Conheci Mário ainda na
infância. Morávamos na mesma rua. Seu pai era militar e foi transferido para o
Rio no início do novo século.
Era virada do ano e as
pessoas da rua costumavam fazer uma festa em conjunto, “juntar as panelas” como
minha mãe dizia.
Foi quando o vi pela
primeira vez. Ele era magrelo igual a mim. Cabelos e olhos castanhos. Nada o
diferenciava dos outros meninos, mas ao mesmo tempo, alguma coisa o fazia
único...
Algo me atraia para
ele.

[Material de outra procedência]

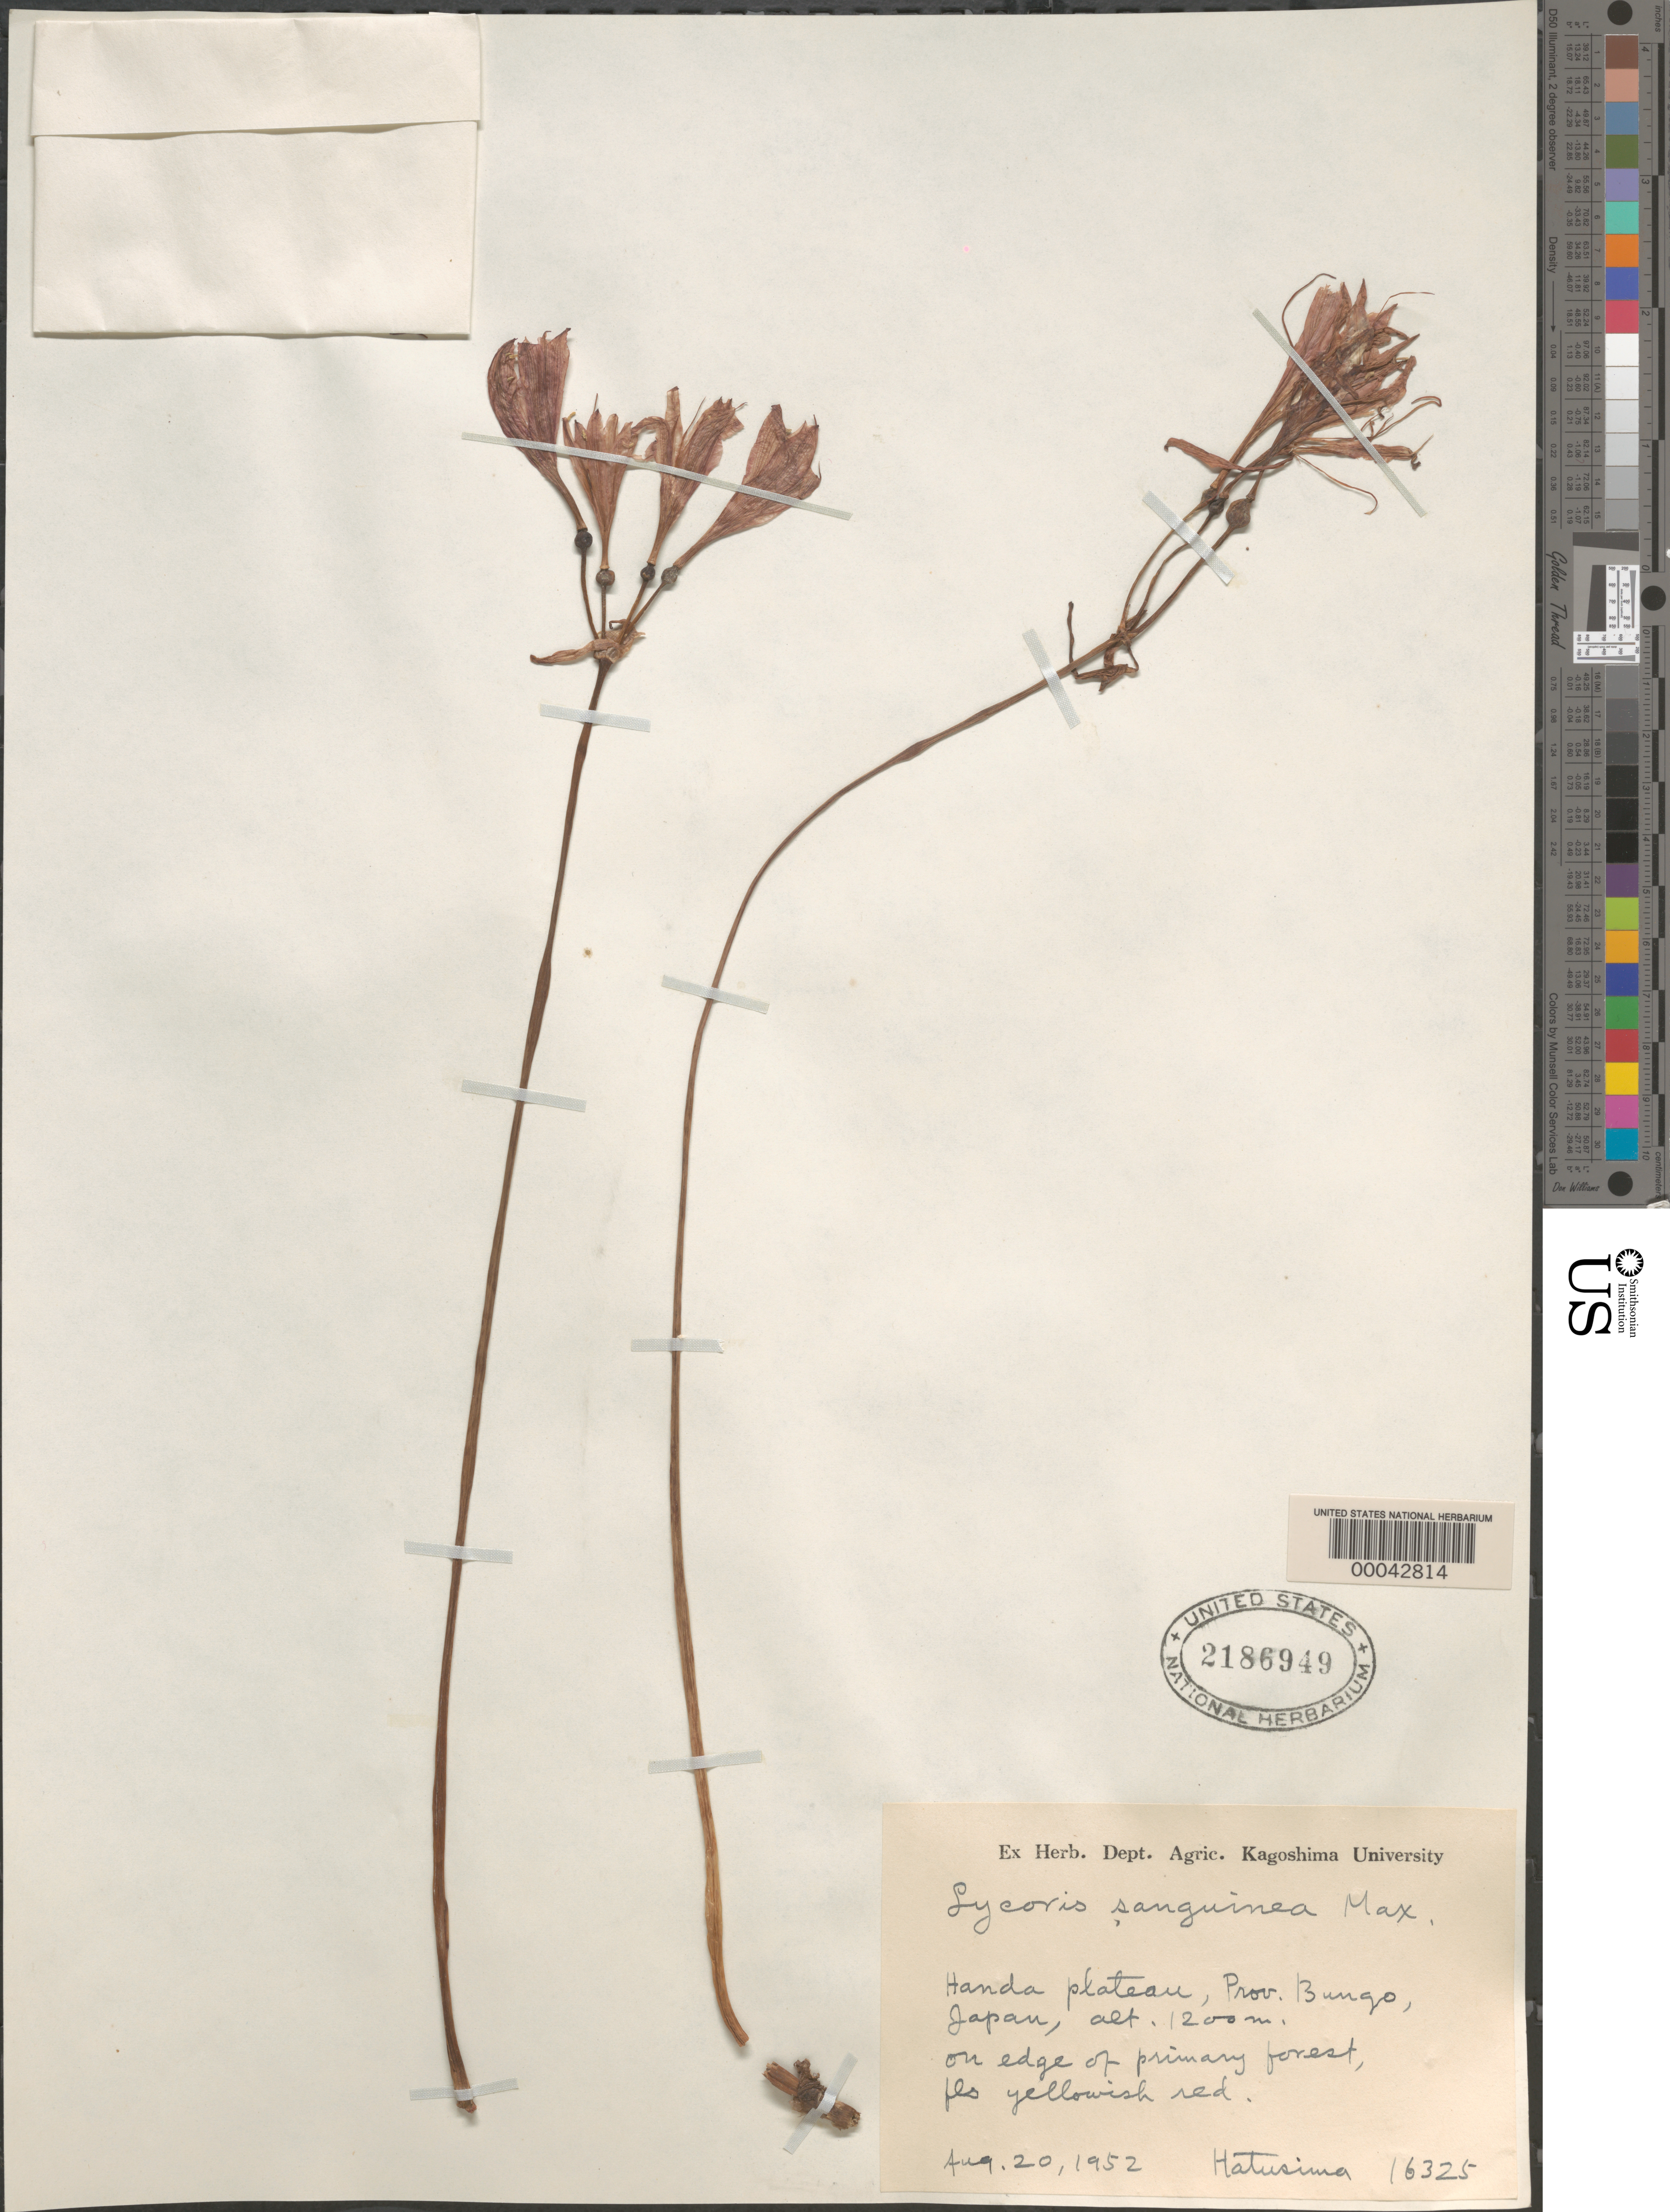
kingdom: Plantae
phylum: Tracheophyta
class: Liliopsida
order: Asparagales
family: Amaryllidaceae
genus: Lycoris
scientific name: Lycoris sanguinea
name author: Maxim.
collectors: S. Hatusima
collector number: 16325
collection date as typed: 20 Aug 1952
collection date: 1952-08-20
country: Japan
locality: Bungo prov.; Handa plateau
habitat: On edge of primary forest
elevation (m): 1200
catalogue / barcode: US 2186949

Eu brincava com os outros meninos, mas quando percebia, já estava olhando
em sua direção.
Resolvi ser gentil. Ele
estava sozinho, deslocado do grupo.
- Oi. Meu nome é
Aluysio. Sou seu vizinho da casa ao lado!
- Olá, meu nome é
Mário. Eu morava em Vitória.
- Prazer Mário. Você
quer brincar com a gente?
- Quero sim!
E foi assim nosso
primeiro contato.
Estudamos juntos
durante todo o colégio normal. E entramos juntos na Faculdade de Engenharia.
Seu pai queria que ele
fosse militar. Ele nunca quis.
Mário gostava das
artes. Queria ser escritor. Era poeta.
Seu pai jamais
aceitaria isso. A engenharia foi ideia minha. Como era algo que eu gostava,
prometi ajudar Mário e assim ele poderia também se dedicar à escrita
paralelamente e, quem sabe um dia seguir seu coração.
Mário tinha uma musa
inspiradora: Lulu. Era uma menina que ele conheceu na infância lá em Vitória e
que segundo ele, o dia que fosse independente iria reencontrá-la e casaria com
ela.
Todos os seus poemas
eram dedicados a ela, sua Lulu. A doce Lulu.
Parece meio
inconcebível, mas eu tinha uma espécie de ciúmes de Lulu, ficava imaginando se
algum dia alguém me amaria assim, se me esperaria uma vida inteira, se me
dedicaria seus melhores pensamentos e todo o seu tempo livre.
Na verdade, eu não
entendia o que se passava...
O pai de Mário era um
homem muito rígido, exigente com os filhos e com a esposa. Nunca o vi tratá-los
com um pouco mais de carinho, era sempre muito formal.
Já a mãe de Mário era a
doçura em pessoa. Extremamente carinhosa com os filhos e comigo, por tabela!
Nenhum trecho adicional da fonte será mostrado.